Methods and Results. We examined 36 diabetic patients with various stages of nephropathy, 12 males with
nephrotic syndrome due to membranous nephropathy, 15 dialysis patients and 11 controls. Leptin was assessed in
plasma by ELISA.
There was a significant difference between plasma levels of leptin in males and females (7.7 ± 11.4 vs 17.6 ± 17.3,
p < 0.001) and in dialysis and non-dialysis patients (19.6 ± 16.5 vs 10.7 ± 14.5, p < 0.05). There was also a difference
between dialysed and non-dialysed men (15.1 ± 16.2 vs 5.9 ± 9.2, p < 0.05).

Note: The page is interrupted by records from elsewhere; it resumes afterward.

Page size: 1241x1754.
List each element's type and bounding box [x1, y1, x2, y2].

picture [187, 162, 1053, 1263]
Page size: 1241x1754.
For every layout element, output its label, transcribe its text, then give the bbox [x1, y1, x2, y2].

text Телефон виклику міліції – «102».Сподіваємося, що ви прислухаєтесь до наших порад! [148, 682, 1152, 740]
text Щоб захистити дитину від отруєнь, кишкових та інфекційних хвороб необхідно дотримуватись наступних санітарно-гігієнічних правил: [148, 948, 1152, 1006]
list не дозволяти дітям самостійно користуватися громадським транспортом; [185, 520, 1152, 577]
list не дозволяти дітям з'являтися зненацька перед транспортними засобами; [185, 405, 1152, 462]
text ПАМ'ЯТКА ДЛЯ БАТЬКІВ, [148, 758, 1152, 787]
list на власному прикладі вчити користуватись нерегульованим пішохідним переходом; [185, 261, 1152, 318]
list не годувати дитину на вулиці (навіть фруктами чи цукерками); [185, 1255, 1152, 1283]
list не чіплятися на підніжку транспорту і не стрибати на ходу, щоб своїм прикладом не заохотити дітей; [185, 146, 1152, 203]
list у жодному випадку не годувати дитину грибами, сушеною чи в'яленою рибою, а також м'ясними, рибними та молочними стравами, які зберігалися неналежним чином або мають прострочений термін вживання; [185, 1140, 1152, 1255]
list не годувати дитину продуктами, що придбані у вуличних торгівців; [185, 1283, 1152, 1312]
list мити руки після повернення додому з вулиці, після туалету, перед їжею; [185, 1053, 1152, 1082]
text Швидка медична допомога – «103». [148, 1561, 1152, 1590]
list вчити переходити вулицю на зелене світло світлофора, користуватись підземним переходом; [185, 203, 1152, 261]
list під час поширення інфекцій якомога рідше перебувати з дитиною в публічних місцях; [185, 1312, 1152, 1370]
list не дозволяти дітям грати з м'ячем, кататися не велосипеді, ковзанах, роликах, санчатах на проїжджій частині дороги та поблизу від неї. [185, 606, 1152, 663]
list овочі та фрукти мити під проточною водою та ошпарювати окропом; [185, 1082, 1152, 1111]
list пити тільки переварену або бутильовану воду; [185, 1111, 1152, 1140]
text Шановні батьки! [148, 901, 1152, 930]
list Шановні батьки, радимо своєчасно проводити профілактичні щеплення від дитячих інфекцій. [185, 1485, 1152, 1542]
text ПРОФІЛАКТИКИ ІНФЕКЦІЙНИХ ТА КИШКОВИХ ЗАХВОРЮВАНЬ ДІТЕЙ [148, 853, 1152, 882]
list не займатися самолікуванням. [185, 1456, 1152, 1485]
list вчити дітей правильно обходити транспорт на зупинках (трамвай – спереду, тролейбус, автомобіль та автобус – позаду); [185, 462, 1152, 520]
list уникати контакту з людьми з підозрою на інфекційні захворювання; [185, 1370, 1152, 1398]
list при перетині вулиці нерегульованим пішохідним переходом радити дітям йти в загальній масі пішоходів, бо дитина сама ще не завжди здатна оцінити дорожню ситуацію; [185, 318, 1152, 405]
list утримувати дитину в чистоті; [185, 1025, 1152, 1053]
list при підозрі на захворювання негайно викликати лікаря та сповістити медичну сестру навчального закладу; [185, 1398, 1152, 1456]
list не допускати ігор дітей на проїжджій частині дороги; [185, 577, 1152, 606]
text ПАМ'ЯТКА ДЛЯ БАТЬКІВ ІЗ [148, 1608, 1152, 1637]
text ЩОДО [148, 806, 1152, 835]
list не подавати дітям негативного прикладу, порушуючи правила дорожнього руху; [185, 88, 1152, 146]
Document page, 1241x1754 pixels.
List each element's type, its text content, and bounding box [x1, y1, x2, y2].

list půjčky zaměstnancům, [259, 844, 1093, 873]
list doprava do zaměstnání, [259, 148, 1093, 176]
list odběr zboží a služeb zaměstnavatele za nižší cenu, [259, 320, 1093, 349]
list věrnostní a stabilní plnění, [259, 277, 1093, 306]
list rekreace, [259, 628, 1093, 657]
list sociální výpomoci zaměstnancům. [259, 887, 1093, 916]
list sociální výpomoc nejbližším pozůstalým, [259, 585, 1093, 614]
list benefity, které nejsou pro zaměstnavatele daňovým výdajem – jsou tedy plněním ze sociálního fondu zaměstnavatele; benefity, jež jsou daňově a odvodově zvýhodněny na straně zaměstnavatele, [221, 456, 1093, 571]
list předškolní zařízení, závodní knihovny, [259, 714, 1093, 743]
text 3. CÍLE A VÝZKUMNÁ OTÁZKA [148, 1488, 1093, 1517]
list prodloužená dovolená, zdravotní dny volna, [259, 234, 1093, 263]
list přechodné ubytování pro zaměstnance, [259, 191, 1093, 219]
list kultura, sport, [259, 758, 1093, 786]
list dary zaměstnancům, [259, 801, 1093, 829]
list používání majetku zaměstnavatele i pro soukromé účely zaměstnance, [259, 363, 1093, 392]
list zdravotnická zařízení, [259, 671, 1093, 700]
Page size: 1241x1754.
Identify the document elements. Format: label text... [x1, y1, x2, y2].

We found no difference between men
with and without nephrotic syndrome and between BMI or age. There was a positive corelationn of leptin with
diabetic and non-diabetic women. There was positive correlation of P-leptin with serum creatinine in non-dialysed
women (r = 0.68, p < 0.001) and a negative correlation with S-albumin in nephrotic men (r = -0.65, p < 0.05).
Conclusions. Women have higher plasma leptin concentrations than men and dialysis patients have higher
concentrations than non-dialysed patients. Apart from the positive correlation with S-creatinine in non-dialysed
women. There was positive correlation with S-albumin in nephrotic men there were no correlations with renal
function, BMI, age, S-cholesterol, S-triglycerides and S-albumin.
plasma leptin concentrations, renal disease.